NaturalNews) A majority of the estimated four in 10 hospital websites in the United States that publicize the use of robotic surgery, tout the superiority of robotic surgery over conventional surgery, despite a lack of scientific evidence to support that claim, a new Johns Hopkins study finds.
The promotional materials on the hospital websites overestimate the benefits of surgical robots, largely ignore the risks and are strongly influenced by the product's manufacturer, according to the report in Journal for Healthcare Quality.
"The public regards a hospital's official website as an authoritative source of medical information in the voice of a physician," said Marty Makary, associate professor of surgery at the Johns Hopkins University School of Medicine and lead researcher of the study. "But in this case, hospitals have outsourced patient education content to the device manufacturer, allowing industry to make claims that are unsubstantiated by the literature. It's dishonest and it's misleading."
More hospitals are buying the expensive new equipment and many use aggressive advertising to lure patients who want to be treated with what they think is the latest and greatest in medical technology, Makary said. In the last four years, he added, the use of robotics to perform minimally invasive surgeries and other types of common procedures has grown 400 percent.
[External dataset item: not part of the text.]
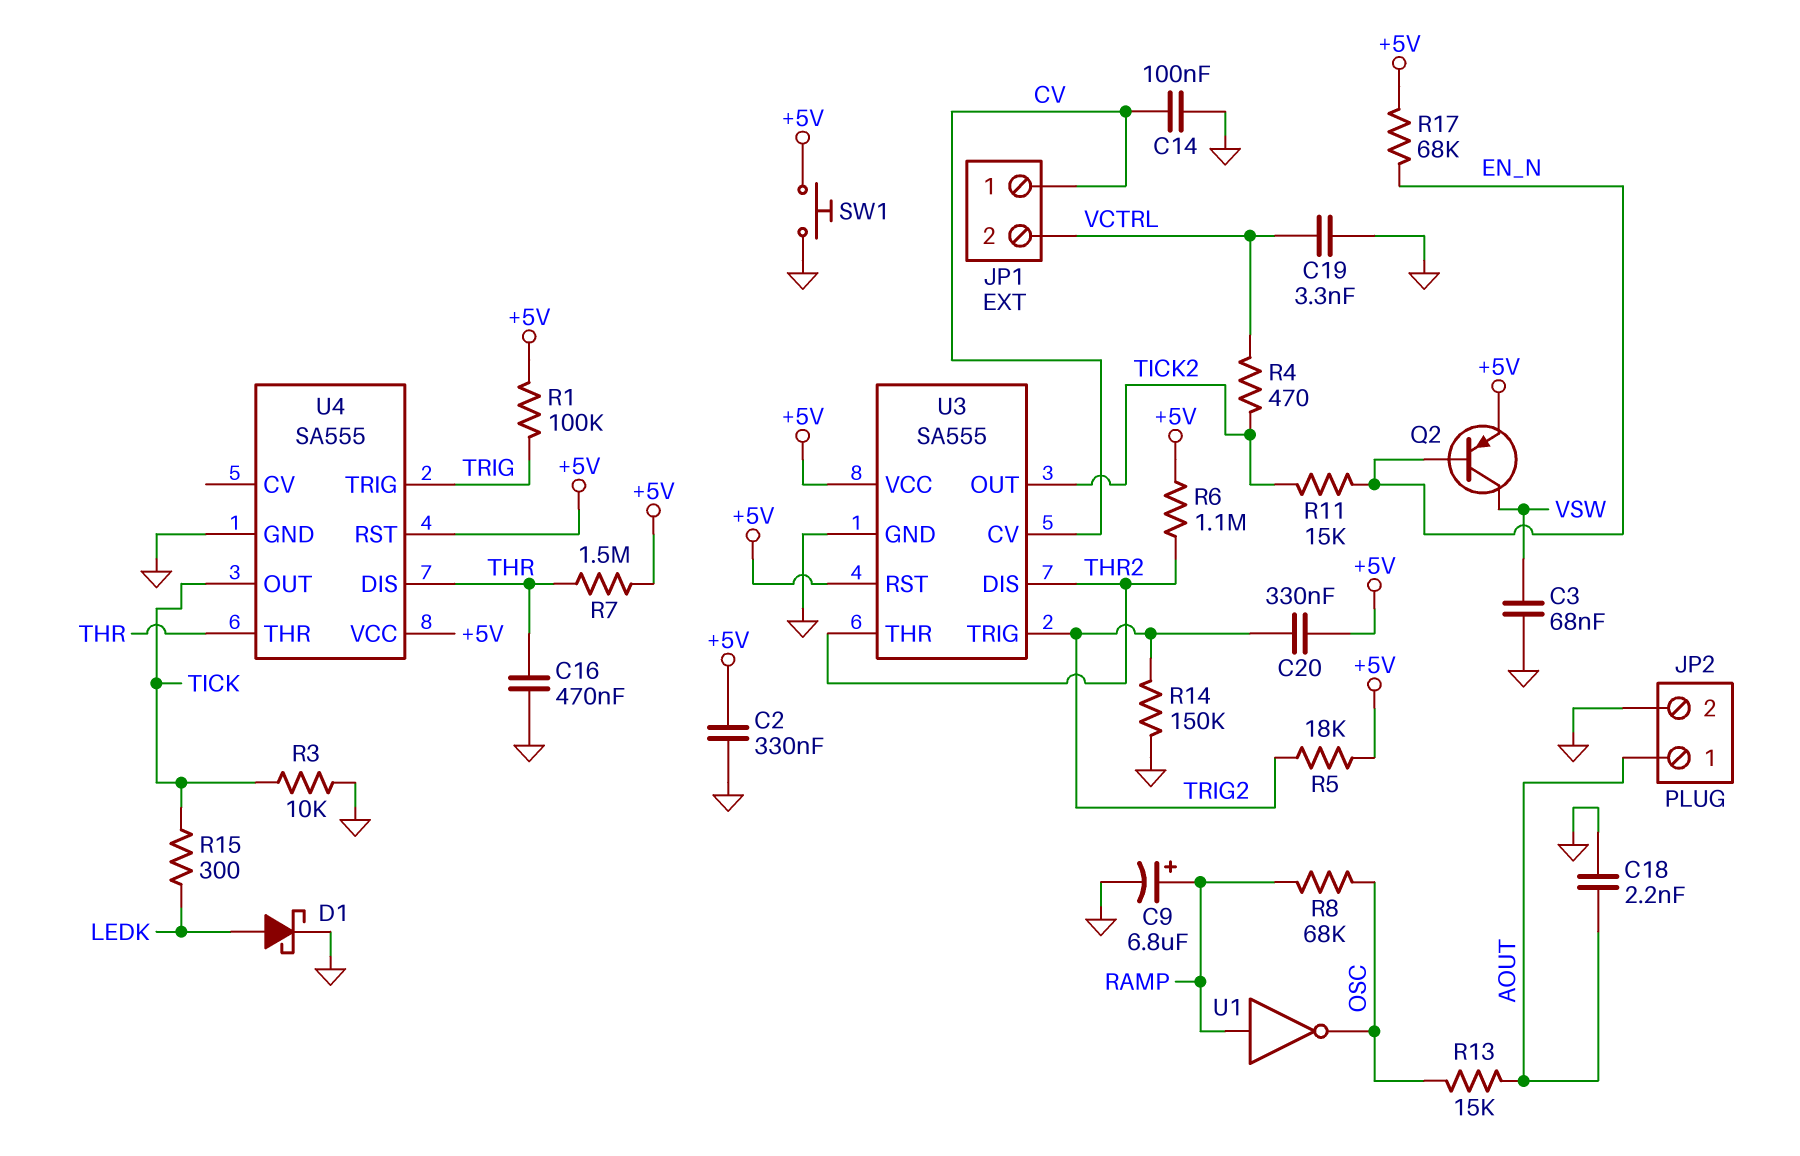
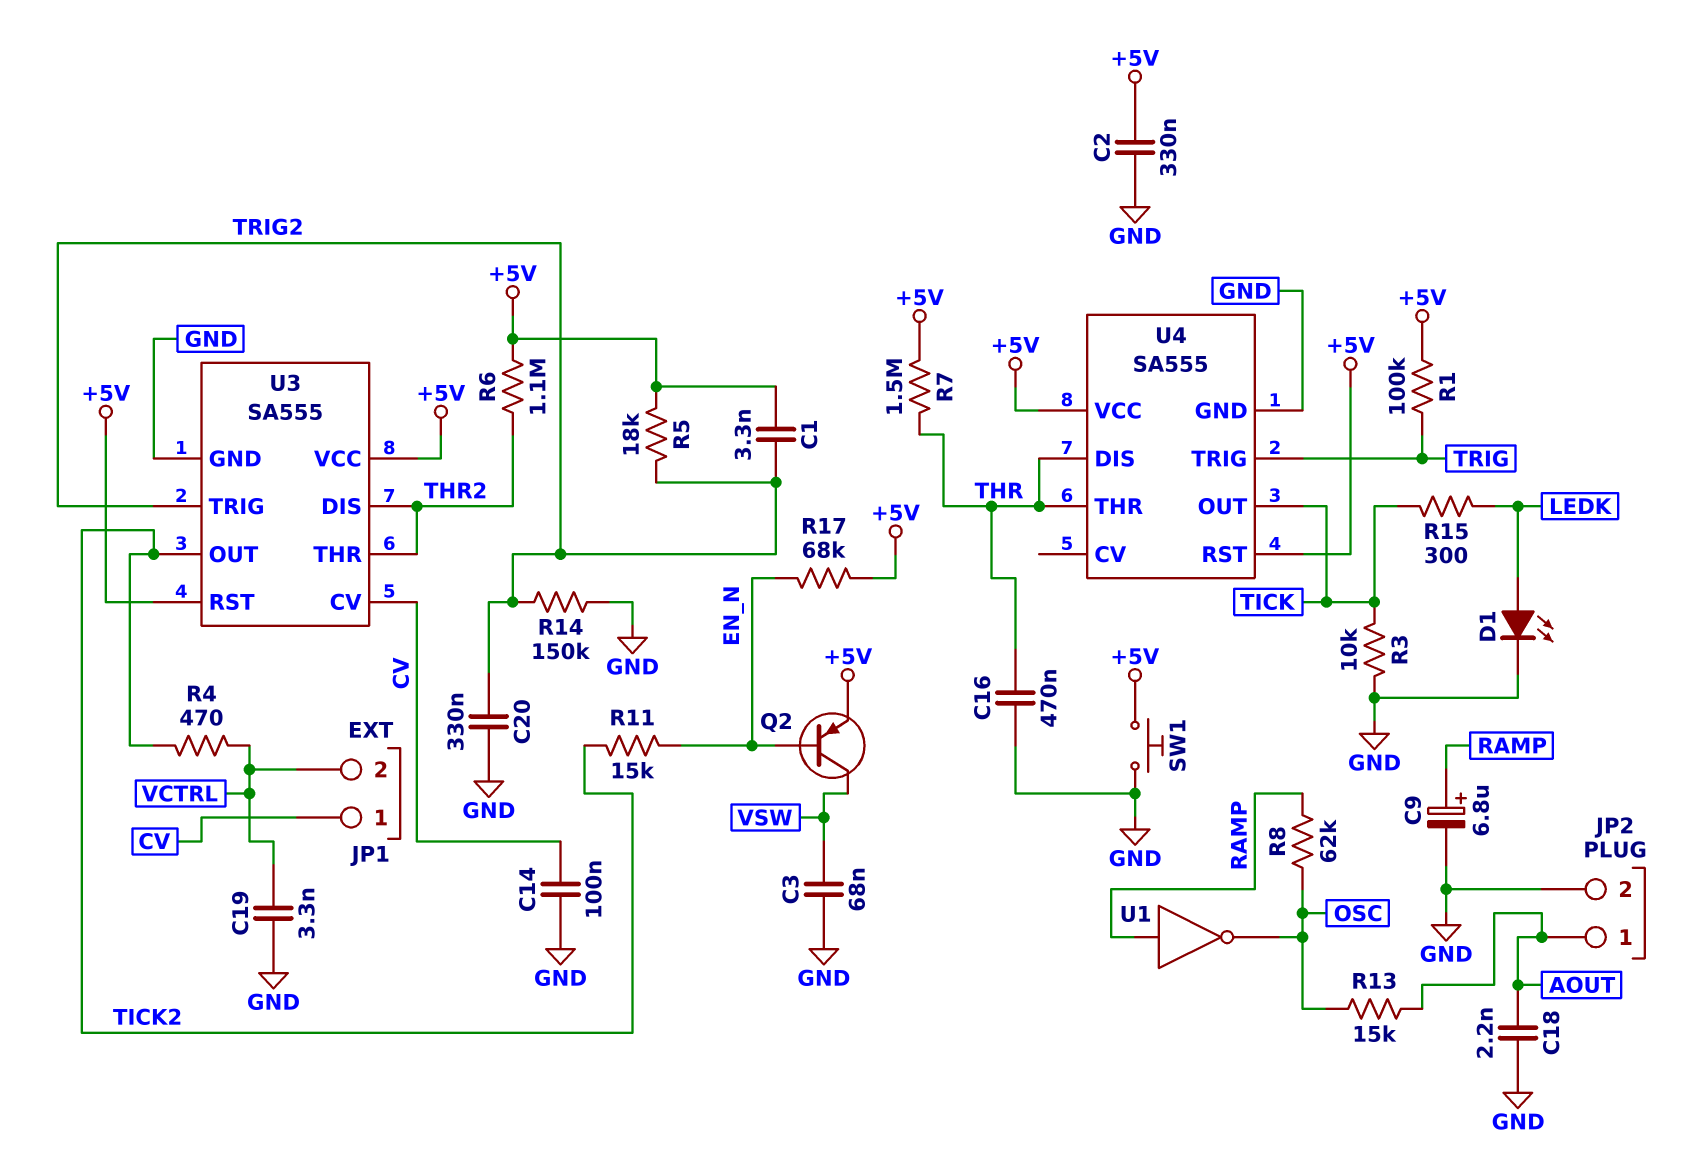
C1: none -> 3.3nF (+5V, TRIG2)
C20: 330nF (+5V, TRIG2) -> 330nF (GND, TRIG2)
D1: schottky (A LEDK, K GND) -> LED (A LEDK, K GND)
R8: 68k (OSC, RAMP) -> 62k (OSC, RAMP)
Proponents say robot-assisted operations use smaller incisions, are more precise and result in less pain and shorter hospital stays. But there are no randomized, controlled studies showing patient benefit in robotic surgery, Makary said. In fact, robotic surgeries take more time, keep patients under anesthesia longer and are more costly.
Manufacturer-provided materials were used on 73 percent of websites, while 33 percent directly linked to a manufacturer website.
"This is a really scary trend," Makary says. "We're allowing industry to speak on behalf of hospitals and make unsubstantiated claims."
When describing robotic surgery, the researchers found that 89 percent made a statement of clinical superiority over more conventional surgeries, the most common being less pain, shorter recovery, less scarring and less blood loss. Thirty-two percent made a statement of improved cancer outcome. None mentioned any risks.
Makary says the use of manufacturer-provided images and text also raises serious conflict- of-interest questions. He says hospitals should police themselves in order not to misinform patients. Johns Hopkins Medicine, for example, forbids the use of industry-provided content on its websites.
"Hospitals need to be more conscientious of their role as trusted medical advisers and ensure that information provided on their websites represents the best available evidence," he says. "Otherwise, it's a violation of the public trust."